These hamantaschen are more fruity and less sweet than most. Due to my Nana Sara’s tendency to add ingredients “until it’s right,” this recipe was obtained by recording everything during a cooking session (circa 1968) and some amounts are not precise.
Usually, one recipe of filling will last beyond a single recipe of dough, so have extra dough ingredients ready. This recipe makes 100 small hamantaschen (pareve or dairy). They freeze well so you can bake ahead!
Dough Ingredients:
Six eggs
½ cup butter (also very good with pareve margarine)
One cup sugar
One cup unsweetened grapefruit juice
One cup vegetable oil
One tsp salt
Six cups sifted flour (note: up to 8 ½ cups total, see below)
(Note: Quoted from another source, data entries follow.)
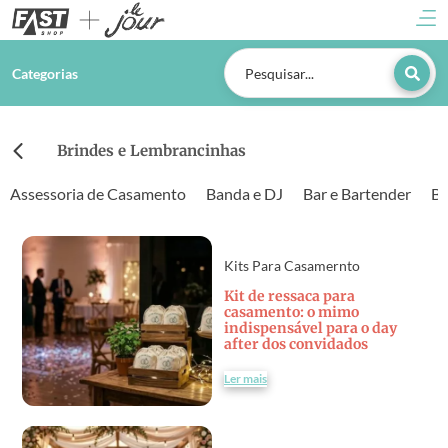
Categorias
Brindes e Lembrancinhas
Assessoria de Casamento
Banda e DJ
Bar e Bartender
Be
Kits Para Casamernto
Kit de ressaca para
casamento: o mimo
indispensável para o day
after dos convidados
Ler mais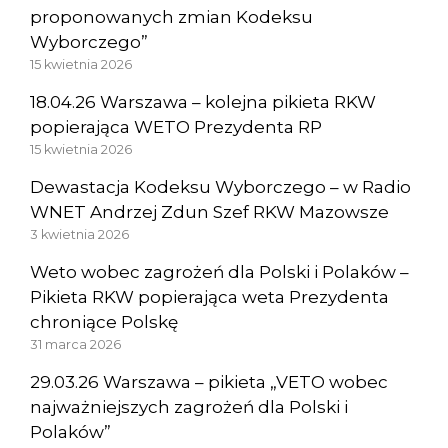
proponowanych zmian Kodeksu
Wyborczego”
15 kwietnia 2026
18.04.26 Warszawa – kolejna pikieta RKW
popierająca WETO Prezydenta RP
15 kwietnia 2026
Dewastacja Kodeksu Wyborczego – w Radio
WNET Andrzej Zdun Szef RKW Mazowsze
3 kwietnia 2026
Weto wobec zagrożeń dla Polski i Polaków –
Pikieta RKW popierająca weta Prezydenta
chroniące Polskę
31 marca 2026
29.03.26 Warszawa – pikieta „VETO wobec
najważniejszych zagrożeń dla Polski i
Polaków”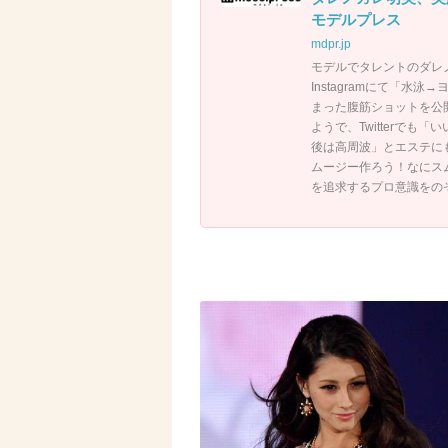
モデルプレス
mdpr.jp
モデルでタレントのダレ
Instagramにて「
まった腹筋ショットを公
ようで、Twitterで
後は高周波」とエステに
ムージー作ろう！なにス
を追求するプロ意識をの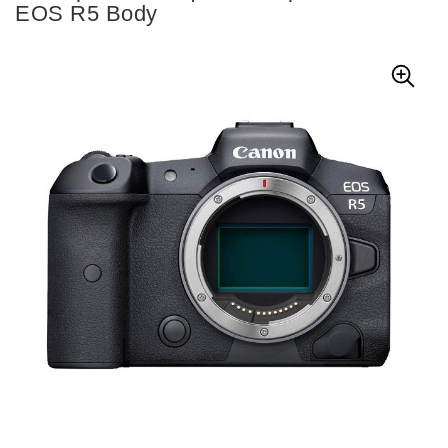
EOS R5 Body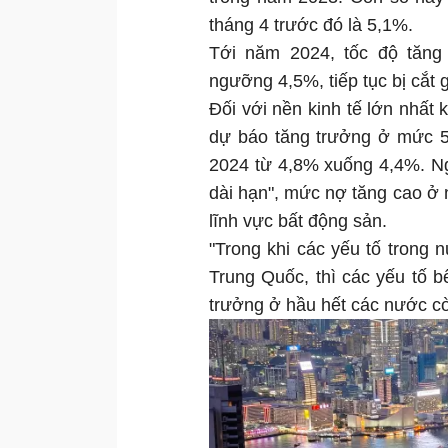
tháng 4 trước đó là 5,1%.
Tới năm 2024, tốc độ tăn
ngưỡng 4,5%, tiếp tục bị cắt 
Đối với nền kinh tế lớn nhất
dự báo tăng trưởng ở mức 
2024 từ 4,8% xuống 4,4%. Ng
dài hạn", mức nợ tăng cao ở n
lĩnh vực bất động sản.
"Trong khi các yếu tố trong
Trung Quốc, thì các yếu tố
trưởng ở hầu hết các nước cò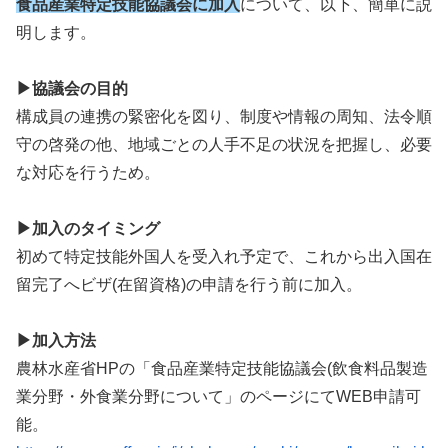
食品産業特定技能協議会に加入
について、以下、簡単に説
明します。
▶協議会の目的
構成員の連携の緊密化を図り、制度や情報の周知、法令順
守の啓発の他、地域ごとの人手不足の状況を把握し、必要
な対応を行うため。
▶加入のタイミング
初めて特定技能外国人を受入れ予定で、これから出入国在
留完了へビザ(在留資格)の申請を行う前に加入。
▶加入方法
農林水産省HPの「食品産業特定技能協議会(飲食料品製造
業分野・外食業分野について」のページにてWEB申請可
能。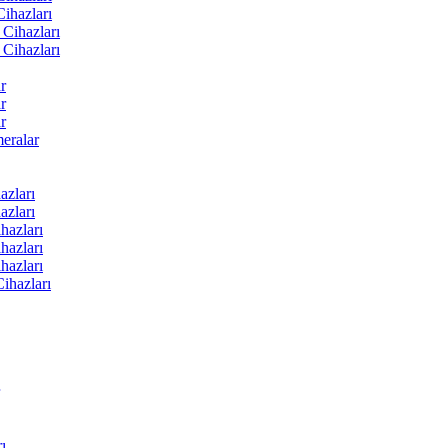
ihazları
Cihazları
Cihazları
r
r
r
ralar
zları
zları
hazları
hazları
hazları
ihazları
ı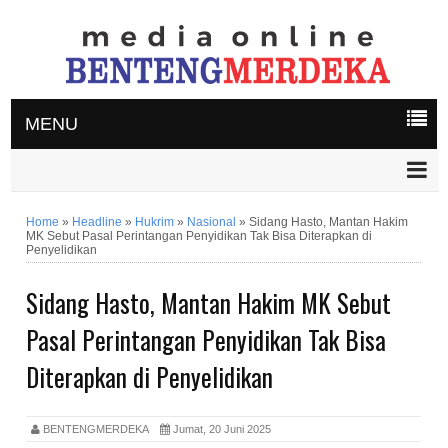
MENU
Home
»
Headline
»
Hukrim
»
Nasional
»
Sidang Hasto, Mantan Hakim
MK Sebut Pasal Perintangan Penyidikan Tak Bisa Diterapkan di
Penyelidikan
Sidang Hasto, Mantan Hakim MK Sebut
Pasal Perintangan Penyidikan Tak Bisa
Diterapkan di Penyelidikan
BENTENGMERDEKA
Jumat, 20 Juni 2025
One tsp baking powder for every cup of flour
Filling
One box prunes (~16 oz)
One box dried peaches or apricots (~16 oz)
One box raisins (~16 oz)
One orange with rind
Directions:
1) Make the filling
Soak the dried fruit several hours in warm water until tender, drain, grind together with orange. Mix,
put in refrigerator. (With food processor, use main cutting blade; process until you get small particles, not too
smooth.)
2) Make the dough
Whisk together liquids & eggs in a small bowl. In a large bowl, cream sugar & butter/margarine, then
add six cups flour, six tsp baking powder, salt and liquids alternately. Add 1 ½ to 2 ½ cups more flour, ½
cup at a time and knead with hands (with one tsp additional baking powder for each cup), until dough is
elastic and less sticky so it can be rolled. If you aren’t sure, err on the side of less flour, since you can
add flour to while rolling but if there is too much flour the hamentaschen will not stick together after
you fill them.
3) Assemble
Roll on floured surface until approximately 1/8 to 3/16 inch thick, cut rounds with a glass about 3 ½
inches in diameter. Put filling in center (one to two tbsp), fold up into triangles, and pinch to close. Gather
unused rolled dough, add more from bowl, roll and fill again until finished. If they don’t stay closed, wet your fingers if needed.
Put on oiled cookie tins (or lined with parchment paper), brush with egg whites or milk to brown tops.
Bake at 375 degrees for about 18-20 minutes, until lightly browned. Sometimes the tops don’t brown
much so check the bottoms of a few and take out when the bottoms are browned.